Mitochondrial DNA (Impact Factor: 1.71). 06/2011; 22 Suppl 1:87-96. DOI: 10.3109/19401736.2011.588213
Source: PubMed

ABSTRACT We analyzed a small and wide geographically distributed Neotropical freshwater fish, the Piabina argentea from the Upper Paraná Basin, to check the hypothesis that this species is composed of more than one biological unit, since it has a limited dispersion, through the DNA barcode technique.
Partial mitochondrial COI and CytB gene sequences were obtained for 58 specimens drawn from 13 localities.

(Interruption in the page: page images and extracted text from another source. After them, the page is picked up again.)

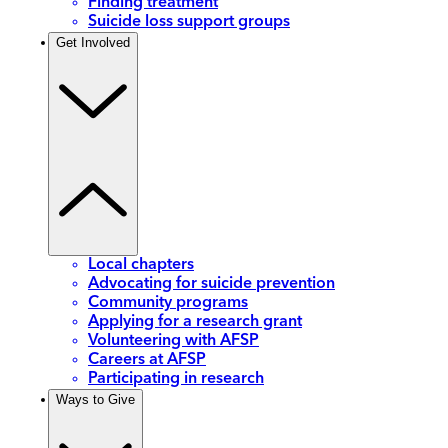
Finding treatment
Suicide loss support groups
Get Involved
Local chapters
Advocating for suicide prevention
Community programs
Applying for a research grant
Volunteering with AFSP
Careers at AFSP
Participating in research
Ways to Give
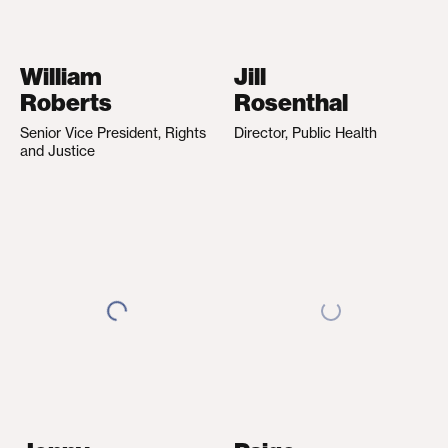
William
Jill
Roberts
Rosenthal
Senior Vice President, Rights
Director, Public Health
and Justice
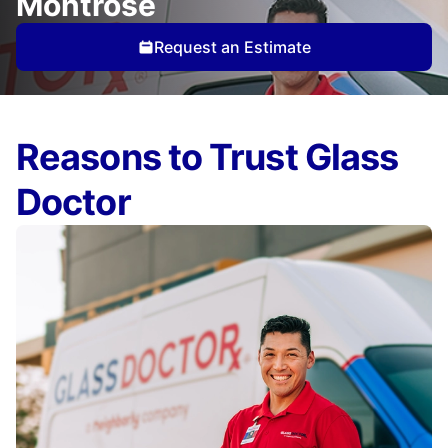
Montrose
Request an Estimate
Reasons to Trust Glass
Doctor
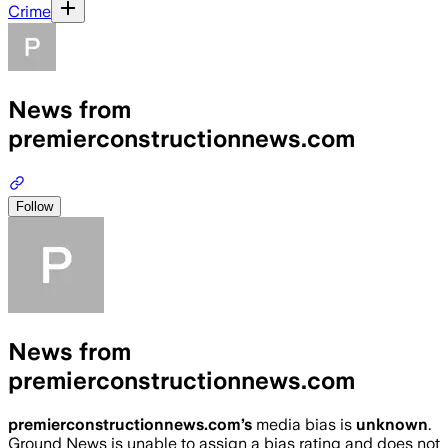
Crime
News from
premierconstructionnews.com
Follow
News from
premierconstructionnews.com
premierconstructionnews.com
’s
media bias is
unknown
.
Ground News is unable to assign a bias rating and does not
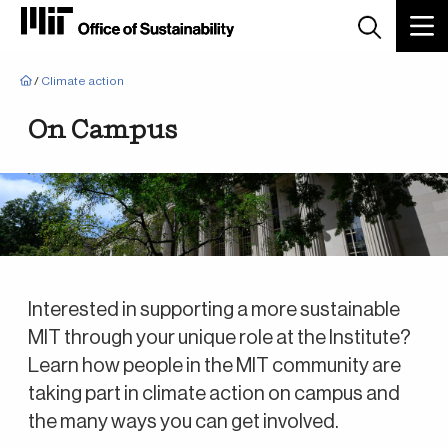
Breadcrumb
/
Climate action
On Campus
Interested in supporting a more sustainable
MIT through your unique role at the Institute?
Learn how people in the MIT community are
taking part in climate action on campus and
the many ways you can get involved.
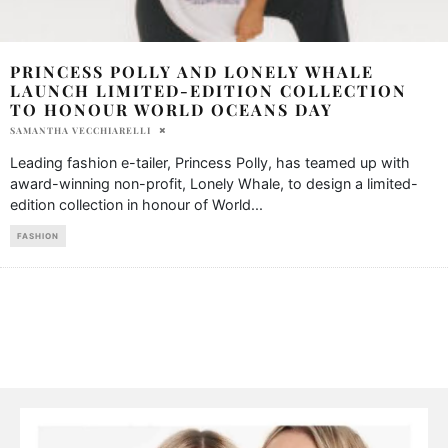
PRINCESS POLLY AND LONELY WHALE
LAUNCH LIMITED-EDITION COLLECTION
TO HONOUR WORLD OCEANS DAY
SAMANTHA VECCHIARELLI
Leading fashion e-tailer, Princess Polly, has teamed up with
award-winning non-profit, Lonely Whale, to design a limited-
edition collection in honour of World
...
FASHION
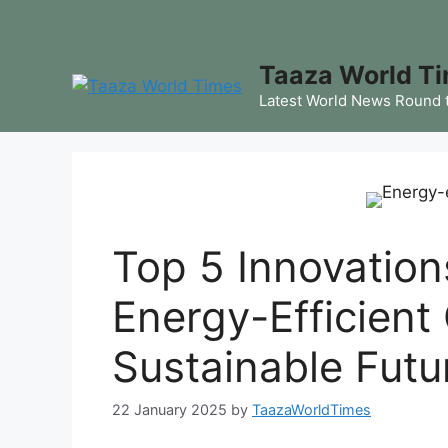
Skip
to
content
Taaza World T
Latest World News Round 
Top 5 Innovation
Energy-Efficient
Sustainable Futu
22 January 2025
by
TaazaWorldTimes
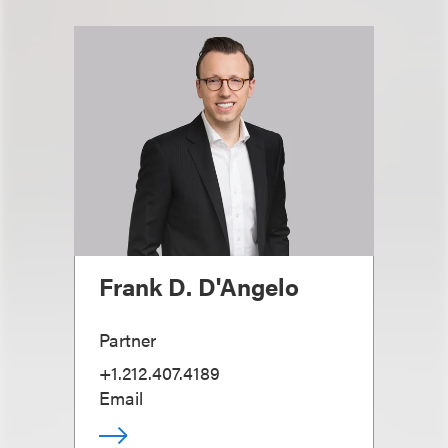
Frank D. D'Angelo
Partner
+1.212.407.4189
Email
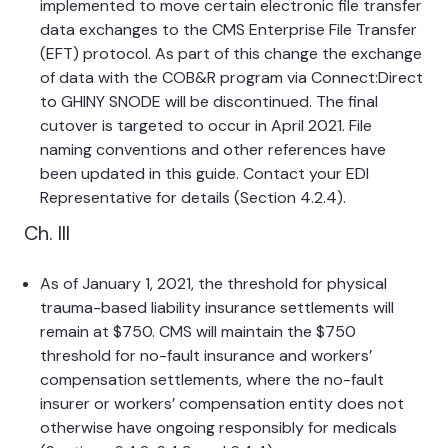
implemented to move certain electronic file transfer
data exchanges to the CMS Enterprise File Transfer
(EFT) protocol. As part of this change the exchange
of data with the COB&R program via Connect:Direct
to GHINY SNODE will be discontinued. The final
cutover is targeted to occur in April 2021. File
naming conventions and other references have
been updated in this guide. Contact your EDI
Representative for details (Section 4.2.4).
Ch. III
As of January 1, 2021, the threshold for physical
trauma-based liability insurance settlements will
remain at $750. CMS will maintain the $750
threshold for no-fault insurance and workers’
compensation settlements, where the no-fault
insurer or workers’ compensation entity does not
otherwise have ongoing responsibly for medicals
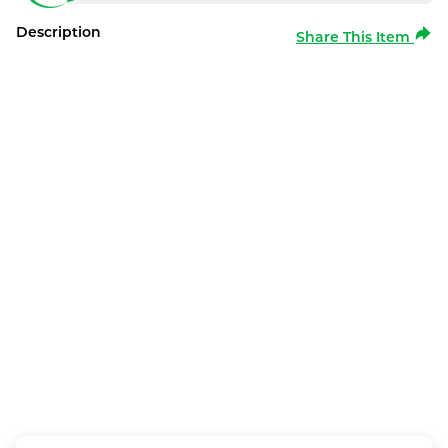
Description
Share This Item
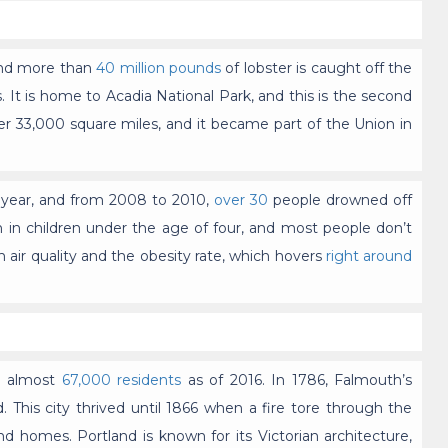
 and more than
40 million pounds
of lobster is caught off the
 It is home to Acadia National Park, and this is the second
ver 33,000 square miles, and it became part of the Union in
 year, and from 2008 to 2010,
over 30
people drowned off
 in children under the age of four, and most people don’t
h air quality and the obesity rate, which hovers
right around
th almost
67,000 residents
as of 2016. In 1786, Falmouth’s
This city thrived until 1866 when a fire tore through the
 homes. Portland is known for its Victorian architecture,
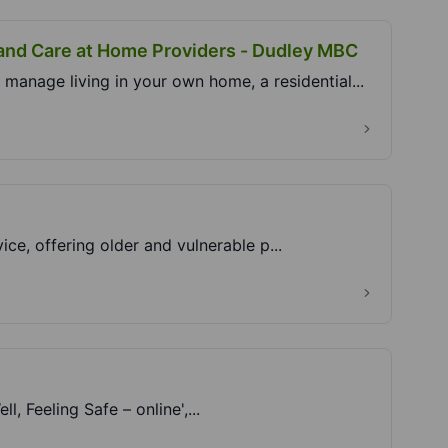
 and Care at Home Providers - Dudley MBC
manage living in your own home, a residential...
vice, offering older and vulnerable p...
l, Feeling Safe – online',...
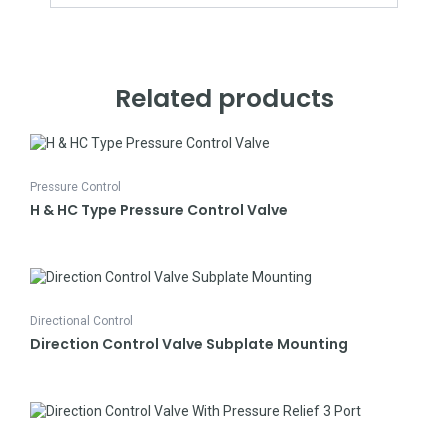
Related products
Pressure Control
H & HC Type Pressure Control Valve
Directional Control
Direction Control Valve Subplate Mounting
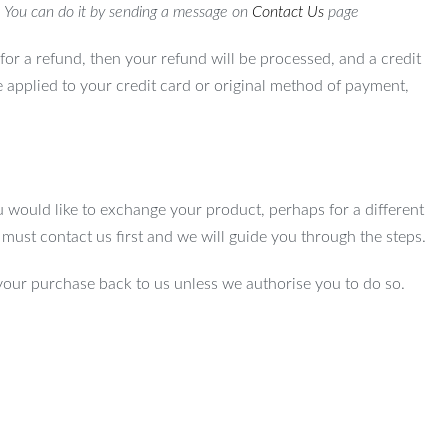
. You can do it by sending a message on
Contact Us
page
for a refund, then your refund will be processed, and a credit
e applied to your credit card or original method of payment,
u would like to exchange your product, perhaps for a different
u must contact us first and we will guide you through the steps.
your purchase back to us unless we authorise you to do so.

Phylogenetic analysis revealed six major clusters of P. argentea. Kimura-two-parameter (K2P) genetic divergences among these six P. argentea clusters ranged from 2 to 5.6% and from 2.3 to 5.4% for COI and CytB genes, respectively, and these values were on average approximately nine times greater than intra-cluster K2P divergences. The fixation index (F(ST)) among clusters showed very high values and the haplotype network analysis displayed seven unconnected units.
These results reinforce the hypothesis that the widely distributed P. argentea species concept as currently conceived actually represents more than one species (possibly six). These results demonstrate the efficacy of DNA barcoding for the discovery of hidden diversity in Neotropical freshwater fishes, and we conclude that barcoding is a useful tool for alpha taxonomy.